## PROBLEM TO SOLVE
Reproduce the entries that follow exactly, dropping each image.

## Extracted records
* * *

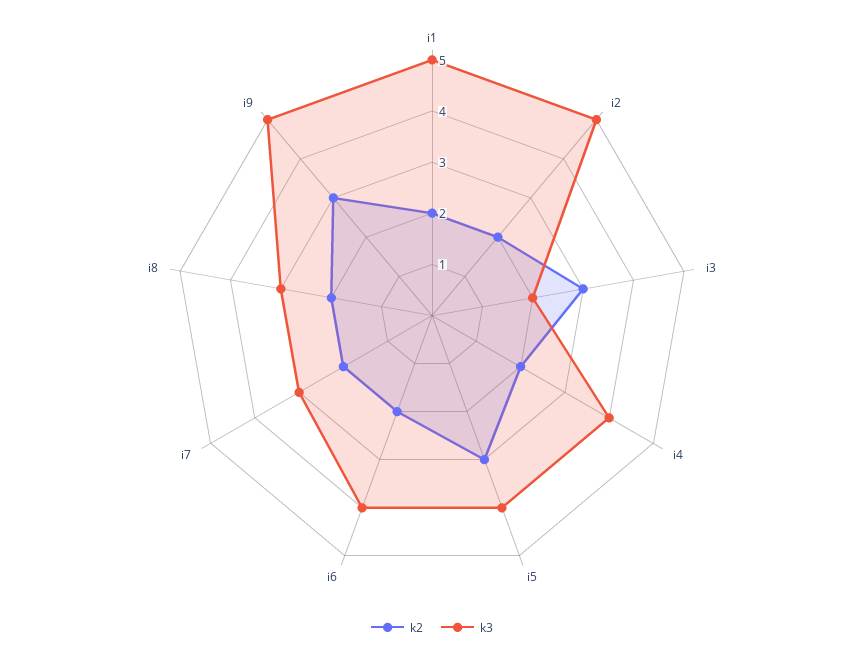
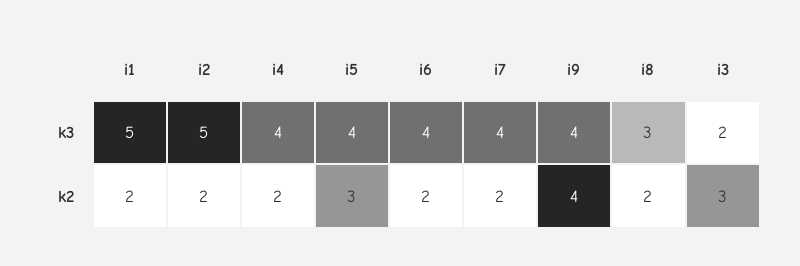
k3, i7: 3 -> 4
k2, i9: 3 -> 4
k3, i9: 5 -> 4

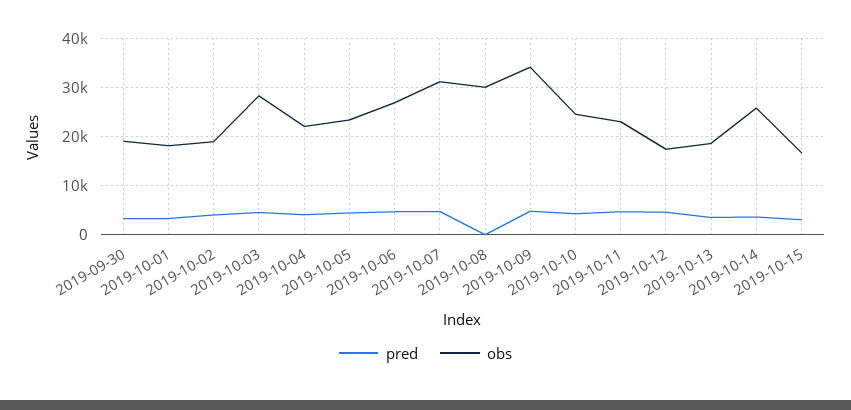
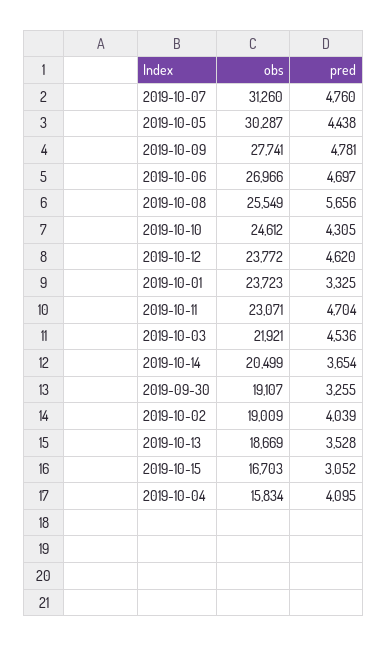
obs, 2019-10-01: 18000 -> 23723
obs, 2019-10-03: 28000 -> 21921
obs, 2019-10-04: 22000 -> 15834
obs, 2019-10-05: 24000 -> 30287
pred, 2019-10-08: 0 -> 5656
obs, 2019-10-08: 30000 -> 25549
obs, 2019-10-09: 34000 -> 27741
obs, 2019-10-12: 18000 -> 23772
obs, 2019-10-14: 26000 -> 20499

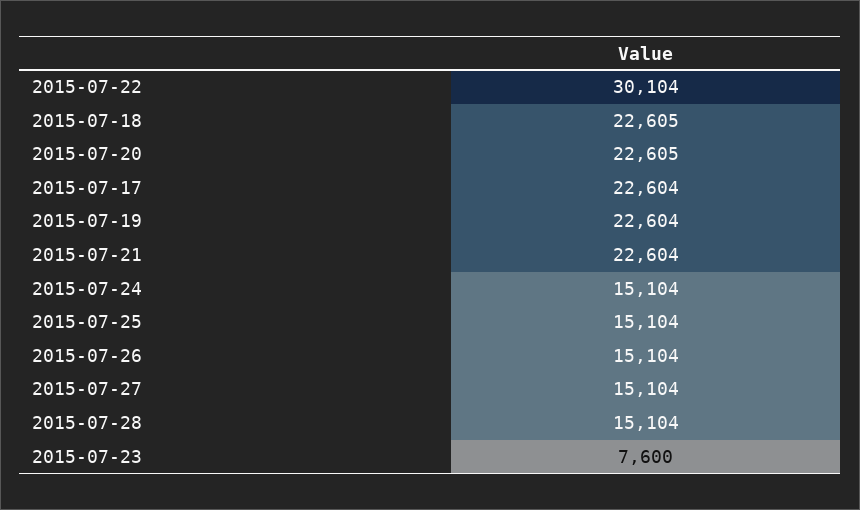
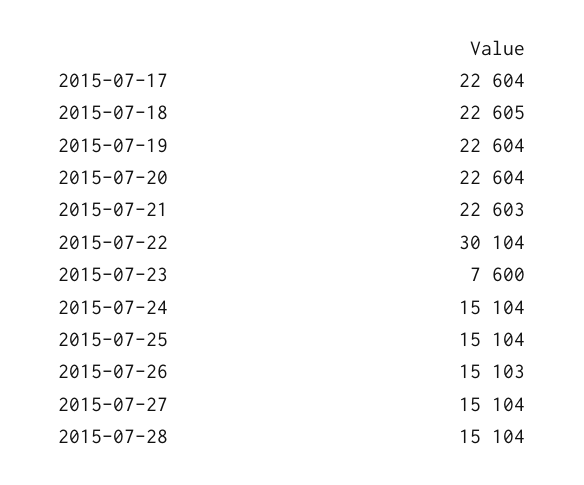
2015-07-20: 22605 -> 22604
2015-07-21: 22604 -> 22603
2015-07-26: 15104 -> 15103

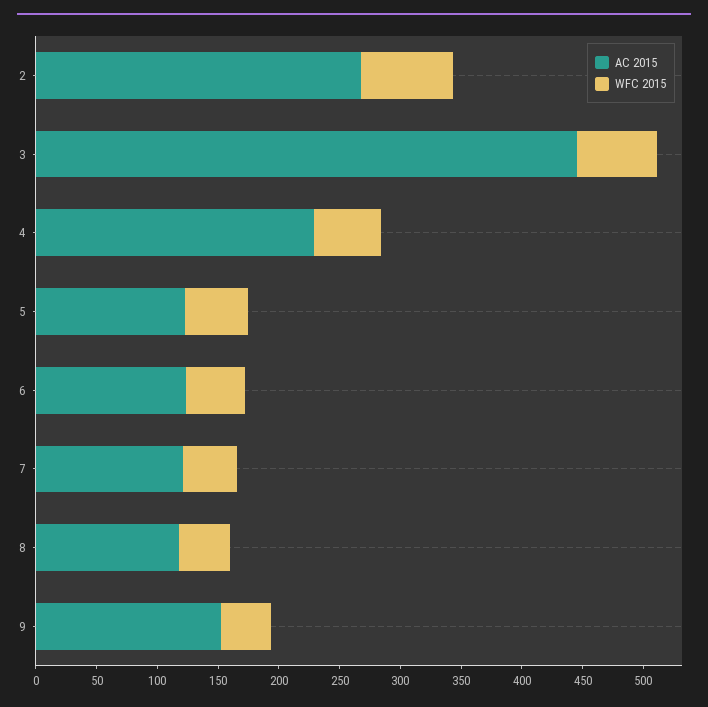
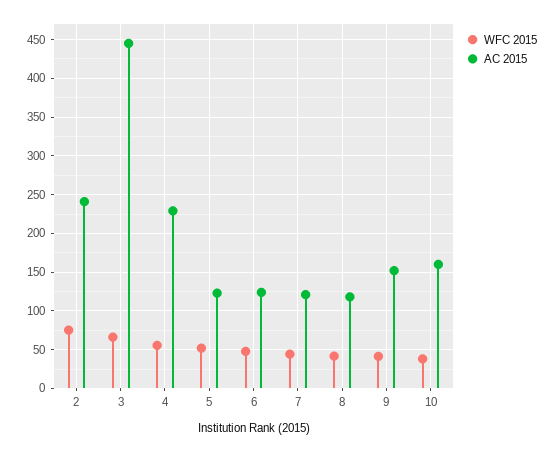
AC 2015, 2: 270 -> 240
WFC 2015, 10: none -> 40
AC 2015, 10: none -> 160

* * *

## REPLY TO THE TASK
k3, i7: 3 -> 4
k2, i9: 3 -> 4
k3, i9: 5 -> 4

obs, 2019-10-01: 18000 -> 23723
obs, 2019-10-03: 28000 -> 21921
obs, 2019-10-04: 22000 -> 15834
obs, 2019-10-05: 24000 -> 30287
pred, 2019-10-08: 0 -> 5656
obs, 2019-10-08: 30000 -> 25549
obs, 2019-10-09: 34000 -> 27741
obs, 2019-10-12: 18000 -> 23772
obs, 2019-10-14: 26000 -> 20499

2015-07-20: 22605 -> 22604
2015-07-21: 22604 -> 22603
2015-07-26: 15104 -> 15103

AC 2015, 2: 270 -> 240
WFC 2015, 10: none -> 40
AC 2015, 10: none -> 160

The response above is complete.